The bill extends for two years all of the Bush-era tax rates and provides a one-year payroll tax cut for most American workers, delivering what economists predict will be a needed lift. The Senate approved the package on Wednesday by 81 to 19.
The White House and Republicans hailed the deal as a rare bipartisan achievement and a prototype for future hard-bargained compromises in the new era of divided government.
But the accord also showed that policy-makers remain locked in an unsustainable cycle of cutting taxes and raising spending that has proven politically palatable in the short term but could threaten the nation’s fiscal stability in years ahead.
Some Republican critics of the deal had said the Bush-era rates should be extended permanently, complaining that to do otherwise would create economic uncertainty. But some analysts said that such certainty was an illusion, given the longer-term problem with the deficit.
“Republicans are talking a lot about certainty,” said Matthew Mitchell, a research fellow and tax policy expert at George Mason University. “But even if they had won some sort of a victory where they got the current tax rates written in stone, spending is on such an unsustainable path in terms of entitlements, it really isn’t certain at all.”

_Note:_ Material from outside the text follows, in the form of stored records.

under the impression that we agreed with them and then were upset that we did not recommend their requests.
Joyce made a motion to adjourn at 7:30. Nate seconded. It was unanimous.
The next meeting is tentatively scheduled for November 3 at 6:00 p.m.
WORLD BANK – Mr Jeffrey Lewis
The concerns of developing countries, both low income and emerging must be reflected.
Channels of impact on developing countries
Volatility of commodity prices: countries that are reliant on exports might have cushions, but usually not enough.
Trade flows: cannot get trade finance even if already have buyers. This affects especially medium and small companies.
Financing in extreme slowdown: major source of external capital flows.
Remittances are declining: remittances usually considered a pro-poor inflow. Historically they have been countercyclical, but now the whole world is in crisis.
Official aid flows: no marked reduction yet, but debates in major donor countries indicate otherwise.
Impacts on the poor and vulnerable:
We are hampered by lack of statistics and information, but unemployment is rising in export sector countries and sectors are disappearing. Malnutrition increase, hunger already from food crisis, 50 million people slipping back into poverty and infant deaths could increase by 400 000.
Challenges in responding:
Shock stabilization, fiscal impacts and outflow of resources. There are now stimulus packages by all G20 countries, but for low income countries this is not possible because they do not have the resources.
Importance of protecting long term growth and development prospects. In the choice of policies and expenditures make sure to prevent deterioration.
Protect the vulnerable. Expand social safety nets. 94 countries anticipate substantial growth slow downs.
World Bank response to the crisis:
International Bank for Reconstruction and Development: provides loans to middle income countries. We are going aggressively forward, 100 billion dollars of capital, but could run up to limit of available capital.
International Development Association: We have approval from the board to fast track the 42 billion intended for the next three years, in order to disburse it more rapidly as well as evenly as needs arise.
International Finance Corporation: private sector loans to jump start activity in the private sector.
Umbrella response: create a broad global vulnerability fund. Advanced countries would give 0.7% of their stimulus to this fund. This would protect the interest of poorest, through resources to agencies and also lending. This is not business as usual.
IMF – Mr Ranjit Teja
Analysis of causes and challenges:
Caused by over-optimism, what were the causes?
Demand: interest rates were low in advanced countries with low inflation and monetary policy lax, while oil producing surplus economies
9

The temporary nature of the deal, however, could lend momentum to broader efforts to overhaul the tax code and tackle the deficit. With the tax debate now scheduled to resume at the height of the 2012 presidential election, some lawmakers said they hoped the fiscal landscape could be redrawn and the cycle of lower taxes and higher spending brought to a halt.
The tax battle has exposed fractures among Congressional Democrats, some who are willing to accept the possible, while others refused to vote for the tax cuts and therefore put themselves in a position of opposing the President, who had agreed to a deal with Congressional Republicans.
The tax package now opens the door to action on several other contentious bills, including the Zadroga 9/11 compensation bill, the DADT bill, and START treaty.